On a $12,000 transaction cost…
You’re looking at 24% a year just to breakeven on your day trading account.
This means you don’t make a single cent after taking into account transaction costs.
That’s why as a day trader, you’ll need to find the lowest-cost broker.
Because the lower your transaction cost, the faster you’ll get to profitability.
The higher your transaction cost, the more it’ll erode your edge.
3. You must have adequate capital size
It baffles me how traders think that they want to trade full-time on a $10,000 trading account.
It doesn’t make sense.
On a $10,000 account, if I make $5,000 a month that’s a 50% return a month.
Do you think you can make 50% every single month?
You must be dreaming, it doesn’t work that way.
If you want to trade full-time, you must have adequate capital.
Well, let’s you’re a pretty good day trader.
For example, you get 50% a year on a $10,000 account, that’s $5,000 a year.
It’s not really much to start with.
You probably can’t survive with that amount in most countries.
But now, let’s say you have a $100,000 account.
That same 50% is now worth $50,000!
And let’s say now you have a $500,000 account.
50% on a $500,000 account is $250,000 a year
Can you see how capital size plays a huge role in your trading career?
It’s like poker.
The one at the table who has the highest dollar value of chips will have an edge over the other players.
Because he has a larger capital base!
It’s the same for trading.
The larger your capital base, the more money you can make and the better your chance of survival.
All that is assuming you have an edge in the markets.
With a larger capital base, the transaction cost will now become a smaller percentage of your returns.
4. You need to cover at least 12 months of living expenses
Let’s say you need $3,000 a month to survive.
Ideally, you want to have $36,000 set aside that doesn’t come from your own trading account.
Because the market moves in cycles.
When the market is favourable to you – you’ll make money.
But when the market changes and your strategy can’t adapt to it – you’ll go into a drawdown.

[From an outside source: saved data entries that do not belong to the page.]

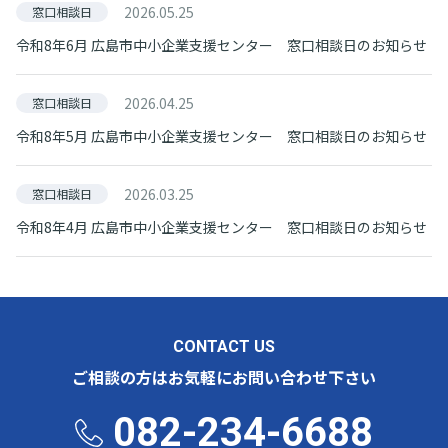
2026.05.25
窓口相談日
令和8年6月 広島市中小企業支援センター 窓口相談日のお知らせ
2026.04.25
窓口相談日
令和8年5月 広島市中小企業支援センター 窓口相談日のお知らせ
2026.03.25
窓口相談日
令和8年4月 広島市中小企業支援センター 窓口相談日のお知らせ
CONTACT US
ご相談の方はお気軽にお問い合わせ下さい
082-234-6688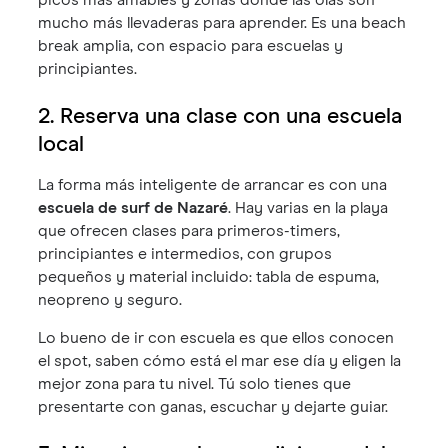
mucho más llevaderas para aprender. Es una beach
break amplia, con espacio para escuelas y
principiantes.
2. Reserva una clase con una escuela
local
La forma más inteligente de arrancar es con una
escuela de surf de Nazaré
. Hay varias en la playa
que ofrecen clases para primeros-timers,
principiantes e intermedios, con grupos
pequeños y material incluido: tabla de espuma,
neopreno y seguro.
Lo bueno de ir con escuela es que ellos conocen
el spot, saben cómo está el mar ese día y eligen la
mejor zona para tu nivel. Tú solo tienes que
presentarte con ganas, escuchar y dejarte guiar.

And when you’re in a drawdown, you’ll lose money.
How do you survive?
The last thing you want to do is to take money from your trading account for your livelihood.

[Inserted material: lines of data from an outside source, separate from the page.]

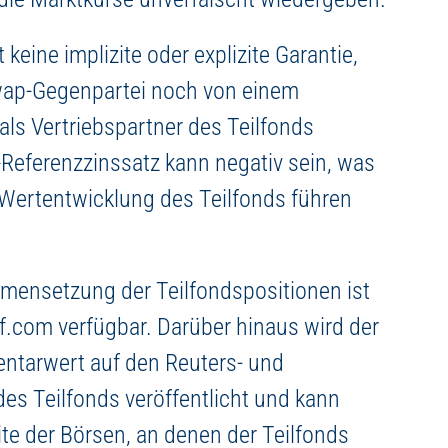
 keine implizite oder explizite Garantie,
wap-Gegenpartei noch von einem
ls Vertriebspartner des Teilfonds
-Referenzzinssatz kann negativ sein, was
 Wertentwicklung des Teilfonds führen
mensetzung der Teilfondspositionen ist
.com verfügbar. Darüber hinaus wird der
ventarwert auf den Reuters- und
es Teilfonds veröffentlicht und kann
te der Börsen, an denen der Teilfonds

When you take money out from your trading account, you’ll reduce the capital size.
And it’s even more difficult to make money when you have a small amount of money to start with.

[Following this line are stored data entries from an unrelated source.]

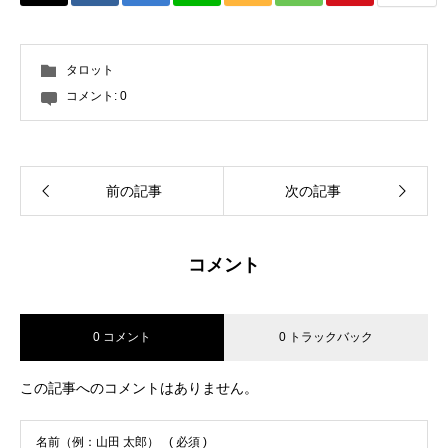
タロット
コメント:
0
前の記事
次の記事
コメント
0 コメント
0 トラックバック
この記事へのコメントはありません。
名前（例：山田 太郎）
( 必須 )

To help you ease your trading psychology, have a pool of money set aside.
So no matter what happens over the next 6 or to 12 months, you know you’re covered.
You don’t have to touch the money from my own trading account.
And that will help your trading psychology immensely.
5. Opportunity cost
What do I mean by this?
Let’s say, you make $50,000 a year day trading.
But you have to also take into account the opportunity cost of day trading.
Let’s say, you make $50,000 a year day trading.
And maybe you trade 12 hours a day.
But well, you could be working for someone else full-time 10 hours a day making $70,000 dollars a year.
That’s the opportunity cost to you as a day trader:
It’s the amount of money that you could have made elsewhere.
This is something that most traders don’t think about.
But it’s something you should consider.
- Have an edge by taking care of your win rate and risk to reward
- Transaction cost is a killer, reduce it as much as possible
- You must have adequate capital size – the larger your capital base, the better you’ll survive
- Have at least 12 months of living expenses covered
- Think about the opportunity cost that you are missing out as a day trader
With that said…
I’ve come towards the end of this episode and I’ll talk to you soon.